==== TEXT BLOCK

Exploding Library Data Authorities: The Use Case

At UTK, there is a special unit in the Special Collections department: the Great Smoky Mountains Regional Collection. This deals with representing all kinds of materials and collections that focus on the Great Smoky Mountains in southern Appalachia, southeastern United States. They also try to represent concepts that are important to this region and culture, but weren’t represented adequately, or were open to their edits, in the usual Library Authorities and vocabularies. This became Database of the Smokes (DOTS) terms, a very simple list of terms, sort of in taxonomy form, that was primarily used for sorting citations of works and indexing works on the region and culture that goes into Database of the Smokies.

DOTS is currently just a Drupal plugin working off a database of citations/works with appropriate DOTS index terms applied. Some of these terms were haphazardly applied to non-MARC descriptive metadata records (largely applied when the DOTS project managers were creating the metadata themselves), and these digital objects with DOTS terms assigned do not show up in the DOTS database of works/citations/objects. These terms were not applied to MARC records describing resources that go into the larger Great Smoky Mountains Regional Collection either. The DOTS terms did not have identifiers, nor a hierarchical structure that was machine-parseable. Finally, the DOTS terms often loosely mirrored the preferred access point text string construction to a point, making inconsistent facets for subject terms in the digital collections platform (as LC authorities and DOTS are both used).

What we wanted to do with DOTS was a number of things, including addressing the above:

  1. Get the hierarchy formalized and machine-readable
  2. Assign terms unique identifiers instead of using text-string matching as a kind of identifier.
  3. Build out reconciliation services for using the updated DOTS in MARC and non-MARC metadata, replete with capturing the valueURI or $0 fields as well.
  4. Pull in subject terms used for DOTS resources outside of DOTS (in the digital collections platform)
  5. Allow the content specialists to be able to add information about these terms - such as local/alternative names, relationships to other terms, other such information describing the concept
  6. Allow external datasets, in particular Geonames and LoC, to enhance the DOTS terms through explicitly declaring relationships between DOTS terms and those datasets.
  7. Look to eventually building this taxonomy to a LOD vocabulary, then enhancing the LOD vocabulary into a full-fledged LOD ontology (the difference between vocabulary and ontology being that ontology have fuller use of formal statements so that accurate reasoning and inference based off DOTS can be done; a vocabulary may have some formal statements but the reasoning cannot entirely be trusted to return accurate results.)
  8. Find ways to then pull the updates to the term description where there are relationships to LoC vocabulary terms for seeding updated Authority records.
  9. Use this work and experimentation to support further exploding of the concept of Library Authorities.

We are focusing on relating DOTS to LoC (primarily LCSH and LCNAF) and Geonames at the moment because they are the vocabularies that have something to offer to DOTS - for the LCSH and LCNAF, they offer a broader context to place the DOTS vocabulary within; for Geonames, it offers hierarchical geographic information and coordinates in consistent encoding and part of the record. Inconsistency in use, coordinates encoding, and where the relationships are declared in the record are the reasons why we did not just rely on the LoC authorities to link out to Geonames, since there has been some matching of the two vocabularies done recently.

========
==== RECORDS SUPPLIED

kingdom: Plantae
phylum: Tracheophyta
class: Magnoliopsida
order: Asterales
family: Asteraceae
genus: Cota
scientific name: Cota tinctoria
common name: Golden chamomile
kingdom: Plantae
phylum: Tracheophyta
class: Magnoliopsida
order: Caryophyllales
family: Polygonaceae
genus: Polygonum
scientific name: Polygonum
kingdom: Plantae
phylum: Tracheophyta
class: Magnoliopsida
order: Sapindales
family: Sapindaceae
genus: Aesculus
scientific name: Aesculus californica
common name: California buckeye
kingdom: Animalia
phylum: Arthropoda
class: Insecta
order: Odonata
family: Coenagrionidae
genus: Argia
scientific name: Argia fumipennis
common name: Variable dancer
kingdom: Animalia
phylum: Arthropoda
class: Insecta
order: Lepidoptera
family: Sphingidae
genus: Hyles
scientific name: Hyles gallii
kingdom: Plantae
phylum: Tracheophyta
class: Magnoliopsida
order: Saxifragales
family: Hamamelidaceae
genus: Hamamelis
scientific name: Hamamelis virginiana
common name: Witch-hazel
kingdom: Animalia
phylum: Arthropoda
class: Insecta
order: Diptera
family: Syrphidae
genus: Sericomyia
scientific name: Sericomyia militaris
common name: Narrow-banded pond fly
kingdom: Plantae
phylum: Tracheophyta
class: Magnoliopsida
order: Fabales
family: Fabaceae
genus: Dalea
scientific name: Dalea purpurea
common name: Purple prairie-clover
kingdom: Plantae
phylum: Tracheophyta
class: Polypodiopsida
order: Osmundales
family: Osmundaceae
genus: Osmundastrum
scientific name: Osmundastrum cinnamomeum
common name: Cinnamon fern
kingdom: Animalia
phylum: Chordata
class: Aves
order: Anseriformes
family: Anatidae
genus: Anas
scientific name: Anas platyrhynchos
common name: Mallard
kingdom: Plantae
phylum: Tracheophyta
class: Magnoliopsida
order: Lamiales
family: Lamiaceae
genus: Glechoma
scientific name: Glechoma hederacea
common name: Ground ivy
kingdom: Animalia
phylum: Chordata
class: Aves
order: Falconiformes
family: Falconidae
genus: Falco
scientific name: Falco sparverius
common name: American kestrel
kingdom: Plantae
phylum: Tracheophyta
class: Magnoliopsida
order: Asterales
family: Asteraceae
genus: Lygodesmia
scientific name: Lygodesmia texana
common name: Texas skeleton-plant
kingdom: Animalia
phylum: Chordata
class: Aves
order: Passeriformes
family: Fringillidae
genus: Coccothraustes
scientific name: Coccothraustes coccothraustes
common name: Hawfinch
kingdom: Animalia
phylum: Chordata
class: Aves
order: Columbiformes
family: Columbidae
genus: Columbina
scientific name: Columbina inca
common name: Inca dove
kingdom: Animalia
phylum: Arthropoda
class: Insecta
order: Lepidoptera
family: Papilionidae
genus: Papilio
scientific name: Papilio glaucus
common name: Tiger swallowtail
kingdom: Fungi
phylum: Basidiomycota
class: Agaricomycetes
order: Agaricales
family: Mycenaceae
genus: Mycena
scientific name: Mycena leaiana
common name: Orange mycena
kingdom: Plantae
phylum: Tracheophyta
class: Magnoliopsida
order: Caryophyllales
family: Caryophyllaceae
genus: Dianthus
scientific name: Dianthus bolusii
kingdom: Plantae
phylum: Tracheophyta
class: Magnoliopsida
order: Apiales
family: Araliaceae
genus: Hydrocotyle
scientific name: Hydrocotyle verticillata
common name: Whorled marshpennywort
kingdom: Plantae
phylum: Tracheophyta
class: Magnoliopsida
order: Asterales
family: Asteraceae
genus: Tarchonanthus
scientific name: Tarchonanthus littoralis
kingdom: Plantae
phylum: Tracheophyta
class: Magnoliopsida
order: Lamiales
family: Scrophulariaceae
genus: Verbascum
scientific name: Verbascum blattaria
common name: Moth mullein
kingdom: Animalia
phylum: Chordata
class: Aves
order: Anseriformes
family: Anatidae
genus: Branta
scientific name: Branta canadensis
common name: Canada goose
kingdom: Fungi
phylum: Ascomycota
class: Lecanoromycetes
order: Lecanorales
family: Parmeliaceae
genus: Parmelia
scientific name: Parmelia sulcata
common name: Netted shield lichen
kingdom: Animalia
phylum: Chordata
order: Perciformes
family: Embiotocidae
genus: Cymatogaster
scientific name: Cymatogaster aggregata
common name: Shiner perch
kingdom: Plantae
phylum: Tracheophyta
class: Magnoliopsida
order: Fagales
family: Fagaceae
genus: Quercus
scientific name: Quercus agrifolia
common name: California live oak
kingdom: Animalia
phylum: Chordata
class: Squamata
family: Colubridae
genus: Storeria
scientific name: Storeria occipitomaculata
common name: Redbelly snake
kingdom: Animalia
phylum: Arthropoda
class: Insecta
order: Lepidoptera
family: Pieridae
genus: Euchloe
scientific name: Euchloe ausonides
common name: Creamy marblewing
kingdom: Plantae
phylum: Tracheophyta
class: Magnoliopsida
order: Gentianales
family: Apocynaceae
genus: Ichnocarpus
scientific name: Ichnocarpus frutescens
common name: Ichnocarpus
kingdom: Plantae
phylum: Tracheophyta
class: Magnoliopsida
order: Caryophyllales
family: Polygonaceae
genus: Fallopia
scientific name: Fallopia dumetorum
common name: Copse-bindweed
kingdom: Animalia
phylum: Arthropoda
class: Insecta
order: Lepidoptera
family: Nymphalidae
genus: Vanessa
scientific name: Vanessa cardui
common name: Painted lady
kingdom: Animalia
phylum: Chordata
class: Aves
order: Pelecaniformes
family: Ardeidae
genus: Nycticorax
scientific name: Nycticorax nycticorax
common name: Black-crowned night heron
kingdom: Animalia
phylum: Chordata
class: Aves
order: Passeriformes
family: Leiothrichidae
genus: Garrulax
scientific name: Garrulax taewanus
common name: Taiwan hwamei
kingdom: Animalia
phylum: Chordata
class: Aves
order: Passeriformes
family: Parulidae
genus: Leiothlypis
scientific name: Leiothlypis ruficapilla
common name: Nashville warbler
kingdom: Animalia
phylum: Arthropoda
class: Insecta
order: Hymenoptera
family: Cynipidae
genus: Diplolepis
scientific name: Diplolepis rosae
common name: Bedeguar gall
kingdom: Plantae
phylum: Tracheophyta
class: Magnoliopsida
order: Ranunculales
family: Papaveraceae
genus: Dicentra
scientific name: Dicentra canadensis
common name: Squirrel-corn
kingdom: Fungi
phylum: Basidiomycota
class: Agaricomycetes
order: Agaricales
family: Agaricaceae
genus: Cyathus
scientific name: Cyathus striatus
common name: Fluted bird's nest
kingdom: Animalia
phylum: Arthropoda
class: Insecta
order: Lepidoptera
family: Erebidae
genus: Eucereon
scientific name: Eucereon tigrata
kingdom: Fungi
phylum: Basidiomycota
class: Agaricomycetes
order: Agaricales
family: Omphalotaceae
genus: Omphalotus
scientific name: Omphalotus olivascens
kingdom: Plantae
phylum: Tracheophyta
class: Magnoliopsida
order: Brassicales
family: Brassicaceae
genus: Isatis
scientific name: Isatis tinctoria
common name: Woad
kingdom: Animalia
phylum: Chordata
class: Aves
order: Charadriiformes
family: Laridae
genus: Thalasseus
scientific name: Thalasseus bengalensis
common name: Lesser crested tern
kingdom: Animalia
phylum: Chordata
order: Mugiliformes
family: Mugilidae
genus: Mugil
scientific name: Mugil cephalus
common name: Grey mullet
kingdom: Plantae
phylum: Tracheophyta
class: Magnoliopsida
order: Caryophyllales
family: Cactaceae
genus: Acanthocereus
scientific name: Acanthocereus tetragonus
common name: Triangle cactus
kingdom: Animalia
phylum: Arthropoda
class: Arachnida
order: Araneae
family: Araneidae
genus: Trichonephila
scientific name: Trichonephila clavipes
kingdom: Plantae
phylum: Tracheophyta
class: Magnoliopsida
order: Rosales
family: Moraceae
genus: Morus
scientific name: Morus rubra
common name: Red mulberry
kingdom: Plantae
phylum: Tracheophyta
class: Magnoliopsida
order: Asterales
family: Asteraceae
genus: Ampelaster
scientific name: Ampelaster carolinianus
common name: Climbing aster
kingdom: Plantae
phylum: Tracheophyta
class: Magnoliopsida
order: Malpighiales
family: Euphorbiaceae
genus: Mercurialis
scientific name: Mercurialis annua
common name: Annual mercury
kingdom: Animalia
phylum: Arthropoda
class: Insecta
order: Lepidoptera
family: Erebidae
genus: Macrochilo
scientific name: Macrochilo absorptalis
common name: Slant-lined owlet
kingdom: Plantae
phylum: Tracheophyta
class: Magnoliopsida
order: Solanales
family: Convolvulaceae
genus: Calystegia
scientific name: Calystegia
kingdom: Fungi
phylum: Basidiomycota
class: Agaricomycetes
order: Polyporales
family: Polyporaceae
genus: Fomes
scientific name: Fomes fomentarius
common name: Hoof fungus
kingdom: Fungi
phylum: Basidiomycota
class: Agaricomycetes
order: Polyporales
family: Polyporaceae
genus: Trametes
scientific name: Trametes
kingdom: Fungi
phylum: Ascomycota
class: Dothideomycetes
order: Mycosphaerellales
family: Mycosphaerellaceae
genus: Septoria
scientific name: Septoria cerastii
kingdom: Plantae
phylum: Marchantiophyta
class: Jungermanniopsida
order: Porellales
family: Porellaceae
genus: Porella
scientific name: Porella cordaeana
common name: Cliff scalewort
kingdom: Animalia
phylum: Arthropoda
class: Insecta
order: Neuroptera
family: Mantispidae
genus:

========

GIVEN PROBLEM:
In the text on exploding library data authorities, what is DOTS currently said to be?

RESPONSE BELOW:
A Drupal plugin working off a database of citations/works with appropriate DOTS index terms applied.